LISTED ENTRIES
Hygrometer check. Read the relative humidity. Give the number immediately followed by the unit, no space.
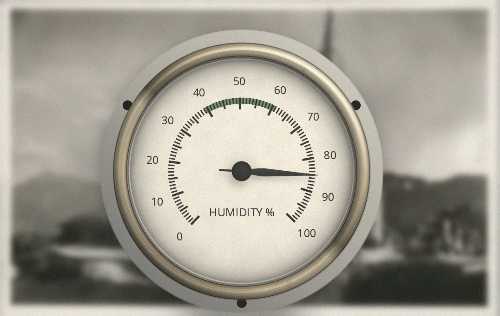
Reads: 85%
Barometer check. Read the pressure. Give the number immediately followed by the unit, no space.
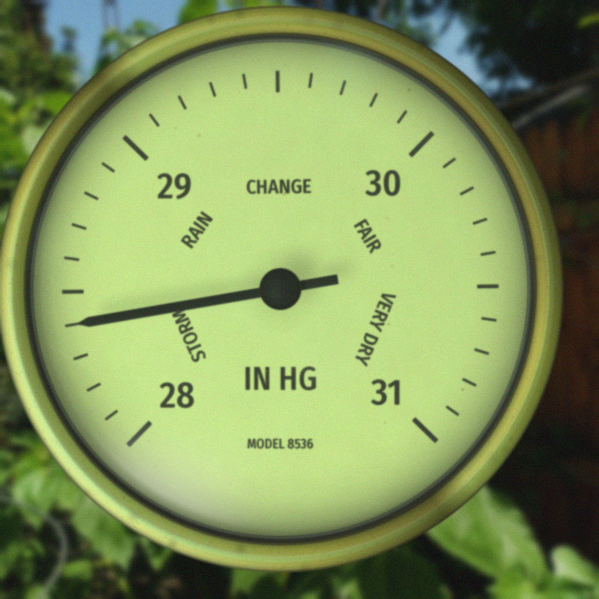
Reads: 28.4inHg
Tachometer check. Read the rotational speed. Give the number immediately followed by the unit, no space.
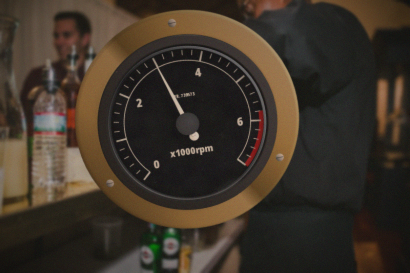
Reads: 3000rpm
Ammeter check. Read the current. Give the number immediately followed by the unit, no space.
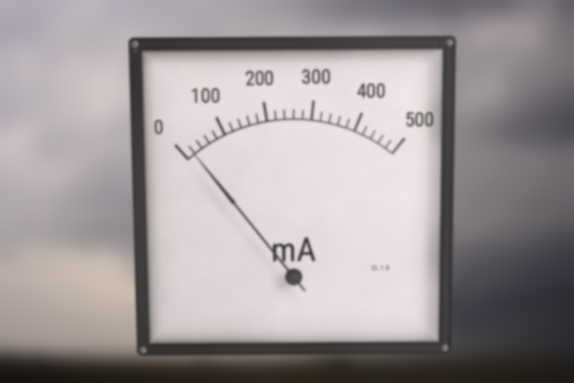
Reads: 20mA
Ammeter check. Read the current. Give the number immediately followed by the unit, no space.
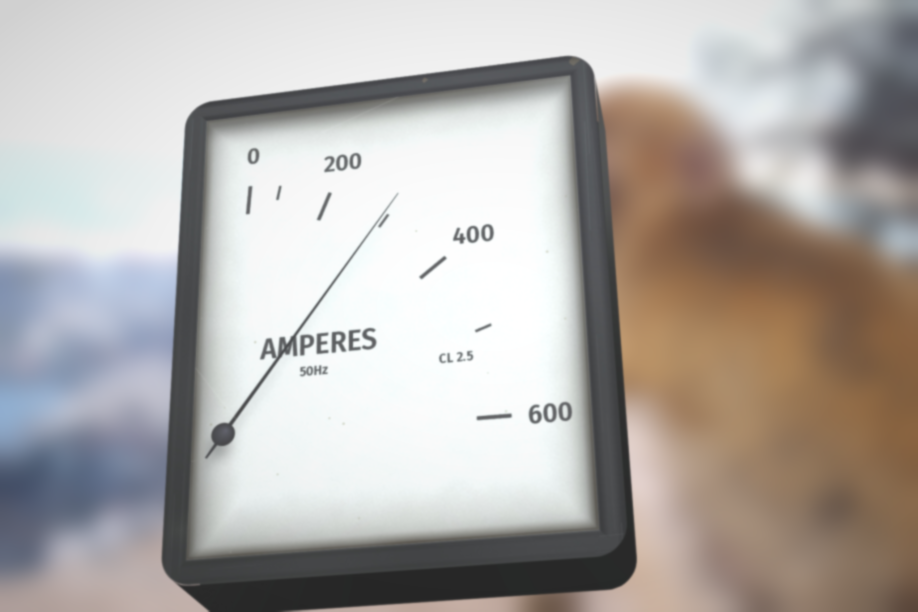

INSTRUCTION
Start at the line that has "Barometer check. Read" and go through the end of the records. Write those lines again with "number" switched to "value" everywhere, change nothing else, and leave out the pictures.

EXERCISE RESULT
Barometer check. Read the pressure. Give the value immediately followed by the unit, no space.
Reads: 28.4inHg
Tachometer check. Read the rotational speed. Give the value immediately followed by the unit, no space.
Reads: 3000rpm
Ammeter check. Read the current. Give the value immediately followed by the unit, no space.
Reads: 20mA
Ammeter check. Read the current. Give the value immediately followed by the unit, no space.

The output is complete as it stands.